Image of hiker with dog, hiking tips

If you’re an outdoorsy person, there is no better way of spending your day than hiking with your pooch. However, if this is your first trip into the wilderness with your dog, there are some things for which you should prepare before venturing out into the great outdoors. Following these simple precautions and safety measures will ensure that both you and your pooch stay safe on the trail, along with all your fellow hikers.

#1 Prepare your dog for the trail

Although hiking is great, it can get strenuous, so make sure that your pup is physically ready for the trail. You should also keep seasonal temperatures in mind since too much exertion on a hot day can lead to heat stroke.

If this is your pup’s first hiking experience, you will have to build his stamina. The easiest way to do this is to take him on longer walks at home first, and gradually increase the distance.

Furthermore, if your dog is going to carry a pack on the trail, first train him to wear an empty pack around the house. Once he is accustomed, add weight during walks and remember that the recommended load shouldn’t exceed one-third of your pup’s weight.

Image of dog in mountains, hiking tips

#2 Get familiar with trail etiquette

Always check regulations for the area where you are planning to hike with your dog. Most U.S. national parks do not allow dogs on their trails, for example.

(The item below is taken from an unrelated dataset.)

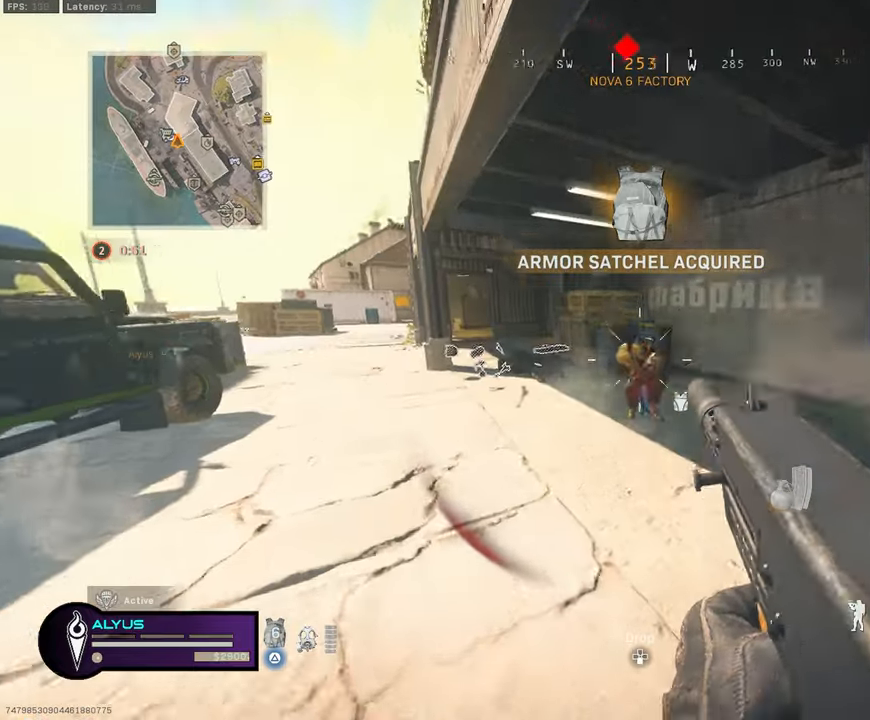
{"buttons": ["CROSS", "L1", "R1"], "left_stick": "up-left", "right_stick": "up-right", "events": [[17, "left_stick", "left"], [50, "CROSS", "down"], [67, "L1", "down"], [150, "right_stick", "center"], [400, "CROSS", "up"], [467, "left_stick", "up-left"], [467, "right_stick", "up-right"], [484, "CROSS", "down"]]}
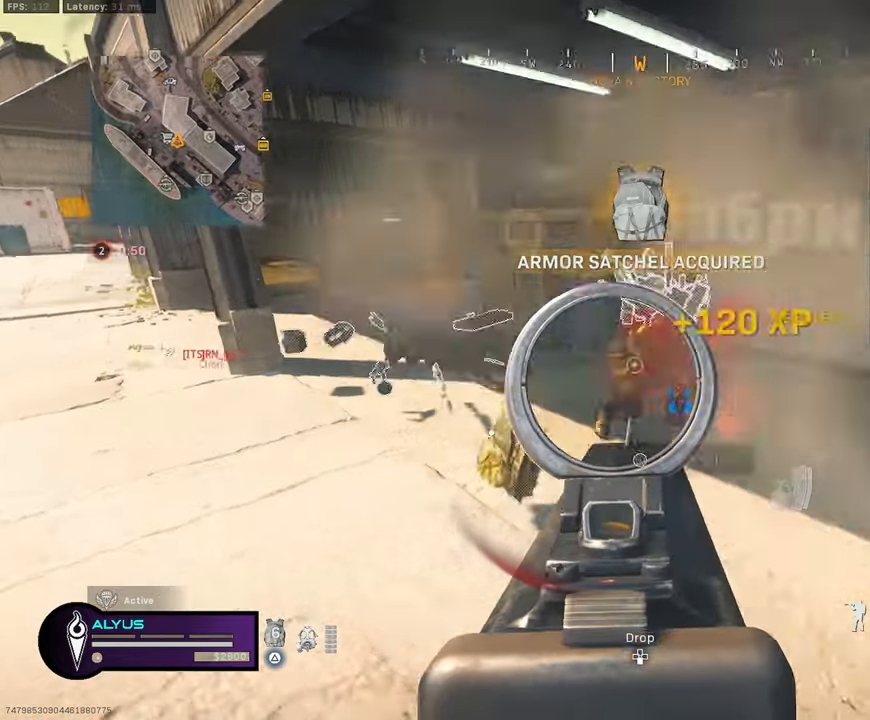
{"buttons": ["L3"], "left_stick": "up", "right_stick": "down-right", "events": [[67, "CROSS", "up"], [67, "right_stick", "center"], [150, "CROSS", "down"], [167, "right_stick", "down-right"], [234, "CROSS", "up"], [267, "L1", "up"], [284, "R1", "up"], [300, "L3", "down"], [317, "right_stick", "center"], [400, "right_stick", "down"], [434, "left_stick", "up"], [467, "right_stick", "down-right"]]}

On the other hand, many national forests will allow only leashed dogs, so try to familiarize yourself with all the various regulations in order to avoid a hefty fine.

Even with those trails that are more lenient on leash policy, you should still carry a leash. Choose a four- or six-foot leash that will give you better control over your pooch; for larger dogs, opt for the harness.

Once you are in the wild you need to clean up after your dog. You can use a disposable bag to carry the poop out from the park. Another option is to bury the waste 200 feet away from the trail, camps or water sources.

#3 Pack a nutritious meal

Being on the trail all day will exert your dog, and he will need more food and water than he typically consumes. Pack an appropriate amount of the best dog food that your pup loves, and enough fresh water.

If your pup doesn’t know to drink from your hand, pack a light bowl that will serve as a water dish. You need to be especially watchful about water consumption on a hot day—a dog with a dry nose is under-hydrated and needs water!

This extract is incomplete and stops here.